§ **Text passage**:
※

It seems that every consumer level scope has issues of one kind or another and you need to be confident you can deal with the problems of a particular design.
26-05-2012, 10:08 PM
Ok thank you. what is the difference between collimating the GSO RC, SCT and a newtonian. Is it that on the SCT design you cant use a laser the same way you would on a newt? What about optical quality of the GSO? Thanks.
26-05-2012, 11:27 PM
The best tool I've found for basic collimation of the RC10 is the Takahashi collimating scope. It gets you pretty close then you can collimate on an out of focus star to get really precise. It's not that difficult.
I'm happy with the results I'm getting from mine. The optics seem quite reasonable and it is great bang for the buck. There's an example of an image I took last weekend here: http://www.iceinspace.com.au/forum/showthread.php?t=91216
You might find accurate guiding tricky unless you use an off axis guider. There are people using guide scopes but it takes some work to get rid of flexure.
27-05-2012, 11:11 AM
From the "care and feeding" brochure for the RC's, you should rarely if ever have to adjust the primary. They give very in depth and precise instructions on adjusting the secondary.
I used an auto-collimator to check my new RC and it did the job nicely. :)
You can download the brochure from here.
27-05-2012, 11:29 AM
The GSO RC scopes are no more difficult to collimate than your average SCT, easier in fact as you don't have to deal with a moving mirror. Just point it at a bright star and off you go.
27-05-2012, 11:30 AM
Generally the secondary is the only element that needs adjusting on a SCT and collomation is done either on an artificial star or real star - rough collimation is quick to achieve then it's a matter of little tweaks to get the first diffraction ring even all the way around for perfect collimation. You can't use a laser for SCT collimation. Then there's the issue of getting the scope cooled; the vents on the EdgeHD help with cooling or you can use a Lymax cooler for a Meade.(there are other methods too).
I haven't owned the GSO RC but have seen many posts complaining about collimation difficulty - the collimation has to be really spot on due to the hyperboloid mirrors and you can't rely on the factory to have the mirror seperation correctly set. I've seen a couple of references to the Tak collimation scope making colllimation much easier so you may need to factor the cost of that into your buying decision Erik. Cooling is obviously much easier with the open tube. The GSO mirror quality seems to be decent.
27-05-2012, 11:40 AM
...... provided the scope arrives properly set up and you only need to adjust the secondary.
27-05-2012, 01:59 PM
The primary mirror is set and fixed in place at the factory so only the secondary can really be adjusted in any case and you should never try to move the primary unless you are well qualified . I agree if there is misalignment in the primary then you need to send it back as special equipment is needed to do this properly (there was a thread on this a few years ago when they were first released). My experience with these scopes is they are no more difficult to collimate then any other scope with an adjustable secondary mirror be that a newt or SCT.

※

§ **Task details**: List every date-and-time stamp that appears in the forum thread on telescope collimation above.

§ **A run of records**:
※

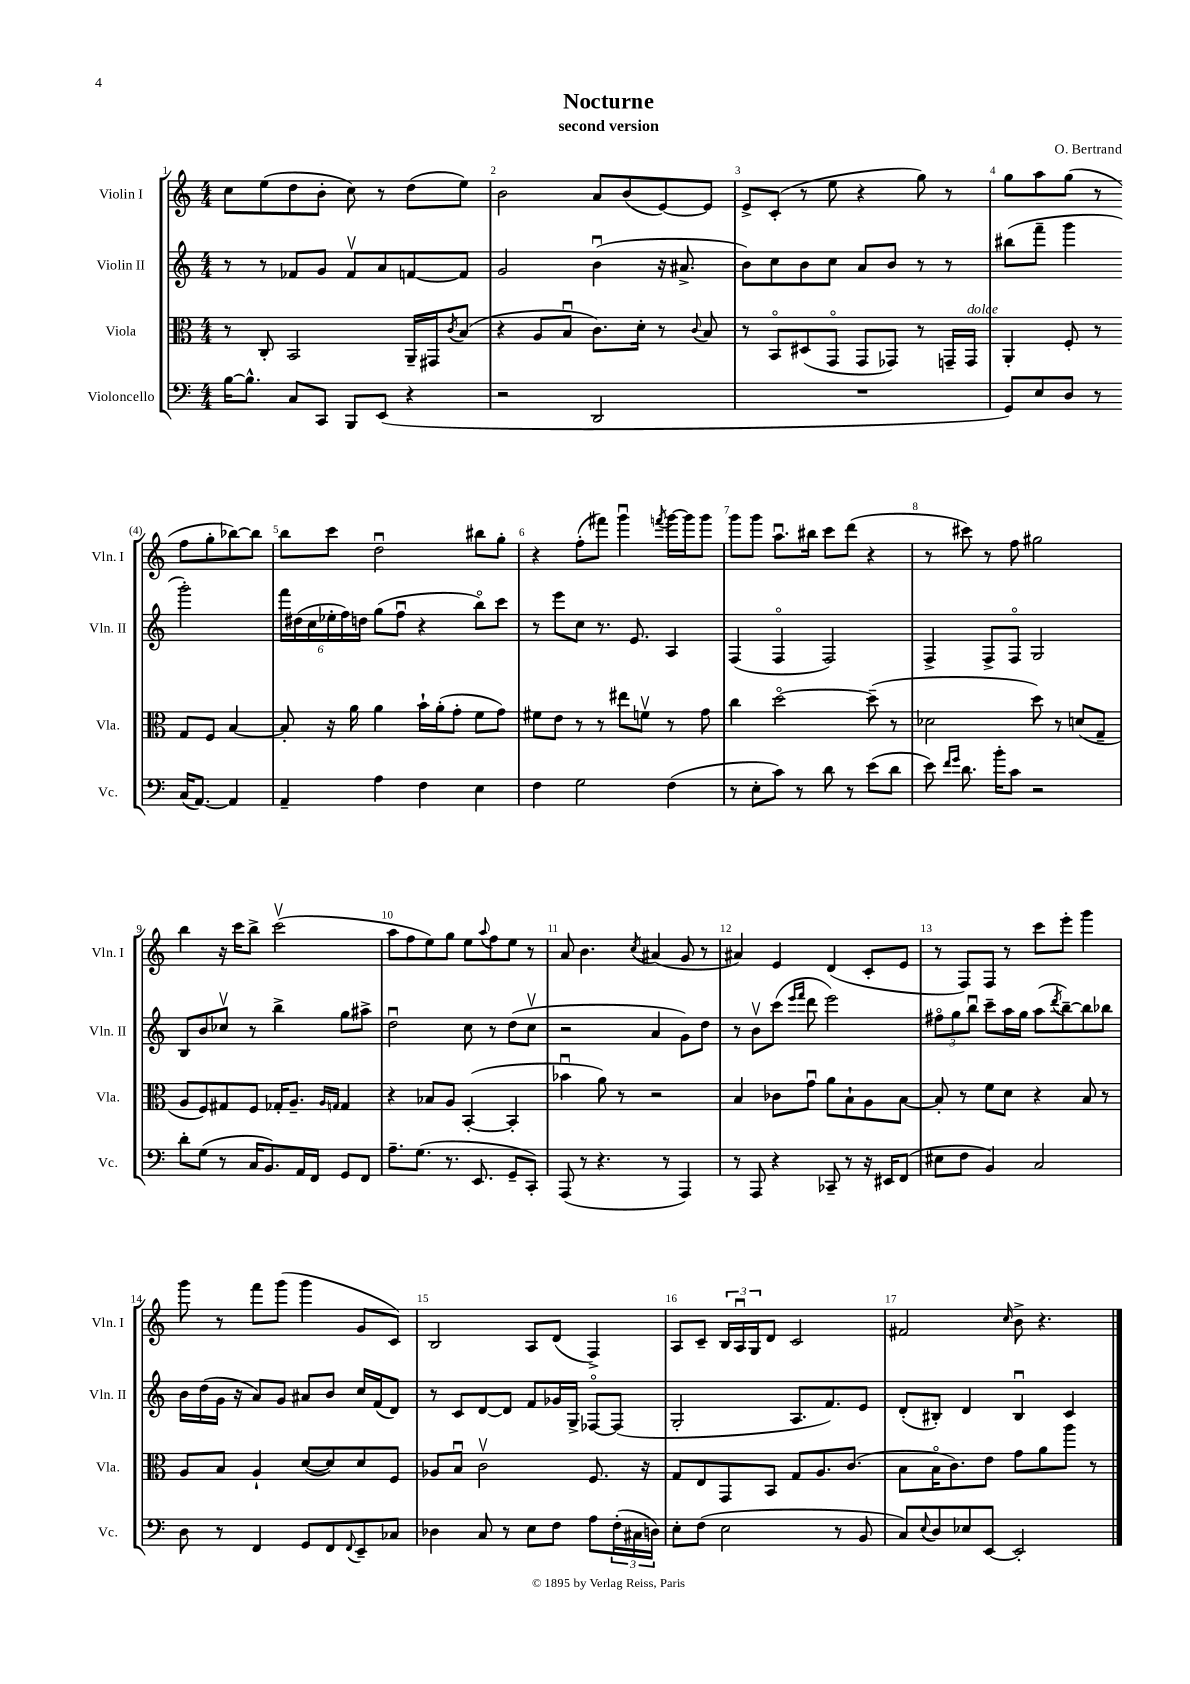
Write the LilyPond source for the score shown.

\header { title = "Nocturne" composer = "O. Bertrand" subtitle = "second version" }
<<
\new StaffGroup <<
\new Staff = "s0" \with { instrumentName = "Violin I" shortInstrumentName = "Vln. I" } {
    \clef treble \key c \major \numericTimeSignature \time 4/4
    c''8 e''8( d''8 b'8-. c''8) r8 d''8( e''8) |
    b'2 a'8 b'8( e'8~) e'8 |
    e'8-> c'8-.( r8 e''8 r4 g''8) r8 |
    g''8 a''8 g''8( r8 f''8 g''8-. bes''8~) bes''8 |
    b''8 c'''8 d''2\downbow bis''8 g''8-. |
    r4 f''8-.( fis'''8) g'''4\downbow \acciaccatura { f'''8 } g'''16~ g'''16 g'''8 |
    g'''8 g'''8 a''8.\downbow bis''16 c'''8 d'''8( r4 |
    r8 cis'''8) r8 f''8 gis''2 |
    b''4 r16 c'''16 b''8-> c'''2\upbow( |
    a''8 f''8 e''8) g''8 e''8 \appoggiatura { a''8 } f''8 e''8 r8 |
    a'8 b'4. \acciaccatura { c''8 } ais'4( g'8 r8 |
    ais'4) e'4 d'4( c'8-. e'8 |
    r8 f8) f8 r8 c'''8 e'''8-. g'''4 |
    g'''8 r8 f'''8 g'''8( g'''4 g'8 c'8) |
    b2 a8 d'8( f4->) |
    a8 c'8-- \tuplet 3/2 { b16 a16\downbow g16 } d'8 c'2 |
    fis'2 \grace { c''16 } b'8-> r4. \bar "|." |
}
\new Staff = "s1" \with { instrumentName = "Violin II" shortInstrumentName = "Vln. II" } {
    \clef treble \key c \major \numericTimeSignature \time 4/4
    r8 r8 fes'8 g'8 fes'8\upbow a'8 f'8~ f'8 |
    g'2 b'4\downbow( r16 ais'8.-> |
    b'8) c''8 b'8 c''8 a'8 b'8 r8 r8 |
    bis''8( f'''8-- g'''4 g'''2-.) |
    \tuplet 6/4 { f'''16 dis''16( c''16 ees''16-. f''16) d''16 } g''8( f''8\downbow r4 b''8\flageolet) c'''8 |
    r8 e'''8 c''8 r8. e'8. a4 |
    f4( f4\flageolet f2) |
    f4-> f8-> f8\flageolet g2 |
    b8 b'8 ces''8\upbow r8 b''4-> g''8 ais''8-> |
    d''2\downbow c''8 r8 d''8( c''8\upbow |
    r2 a'4 g'8) d''8 |
    r8 b'8\upbow c'''8( \grace { e'''16 f'''16 } d'''8 e'''2) |
    \tuplet 3/2 { fis''8\flageolet g''8 b''8\downbow } c'''8-- a''16 g''16 a''8( \acciaccatura { d'''8 } b''8~--) b''8 bes''8 |
    b'16 d''16( g'16 r16 a'8) g'8 ais'8 b'8 c''16 f'16( d'8) |
    r8 c'8 d'8~ d'8 f'8 ges'16 g16-> fes8~\flageolet fes8( |
    g2-. a8. f'8.) e'8 |
    d'8-.( bis8-.) d'4 bis4\downbow c'4 \bar "|." |
}
\new Staff = "s2" \with { instrumentName = "Viola" shortInstrumentName = "Vla." } {
    \clef alto \key c \major \numericTimeSignature \time 4/4
    r8 c8-. b,2 a,16-- gis,16 \acciaccatura { c'8 } b8( |
    r4 a8 b8\downbow c'8.) d'16-. r8 \appoggiatura { c'8 } b8 |
    r8 b,8\flageolet dis8( g,8\flageolet g,8 ges,8) r8 g,16-- g,16^\markup { \italic "dolce" } |
    a,4-. f8-. r8 g8 f8 b4~ |
    b8-. r16 a'16 a'4 b'16-! a'16-.( g'8-. f'8 g'8) |
    fis'8 e'8 r8 r8 eis''8 f'8\upbow r8 g'8 |
    c''4 d''2~\flageolet d''8--( r8 |
    des'2 d''8) r8 d'8( g8-- |
    a8 f8) gis8 f8 ges16-. a8.-- \grace { a16 g16 } g4 |
    r4 bes8 a8 b,4~-.( b,4-. |
    bes'4\downbow a'8) r8 r2 |
    b4 ces'8 g'8\downbow a'8 b8-! a8 b8~ |
    b8-. r8 f'8 d'8 r4 b8 r8 |
    a8 b8 a4-! d'8~( d'8) d'8 f8 |
    aes8 b8\downbow c'2\upbow f8. r16 |
    g8 e8 g,8 b,8 g8 a8. c'8.( |
    b8 b16\flageolet c'8.) e'8 g'8 a'8 a''8 r8 \bar "|." |
}
\new Staff = "s3" \with { instrumentName = "Violoncello" shortInstrumentName = "Vc." } {
    \clef bass \key c \major \numericTimeSignature \time 4/4
    b16~ b8.-^ c8 c,8 b,,8 e,8( r4 |
    r2 d,2 |
    R1 |
    g,8) e8 d8 r8 c16( a,8.~) a,4 |
    a,4-- a4 f4 e4 |
    f4 g2 f4( |
    r8 e8-. c'8) r8 d'8 r8 e'8( d'8 |
    e'8) \grace { f'16 g'16 } d'8. b'16-. c'8 r2 |
    d'8-. g8( r8 c16 b,8.) a,16 f,16 g,8 f,8 |
    a8.-- g8.( r8. e,8. g,8-- c,8-.) |
    a,,8( r8 r4. r8 a,,4) |
    r8 a,,8 r4 ces,8-- r8 r16 eis,16 f,8( |
    eis8 f8 b,4) c2 |
    d8 r8 f,4 g,8 f,8 \appoggiatura { f,8 } e,8-- ces8 |
    des4 c8 r8 e8 f8 a8 \tuplet 3/2 { f16-.( cis16 d16) } |
    e8-. f8( e2 r8 b,8 |
    c8) \appoggiatura { e8 } d8 ees8 e,8~ e,2-. \bar "|." |
}
>>
>>
\layout { \context { \Score \override BarNumber.break-visibility = ##(#f #t #t) barNumberVisibility = #all-bar-numbers-visible } }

※

§ **Completed exercise**:
26-05-2012, 10:08 PM
26-05-2012, 11:27 PM
27-05-2012, 11:11 AM
27-05-2012, 11:29 AM
27-05-2012, 11:30 AM
27-05-2012, 11:40 AM
27-05-2012, 01:59 PM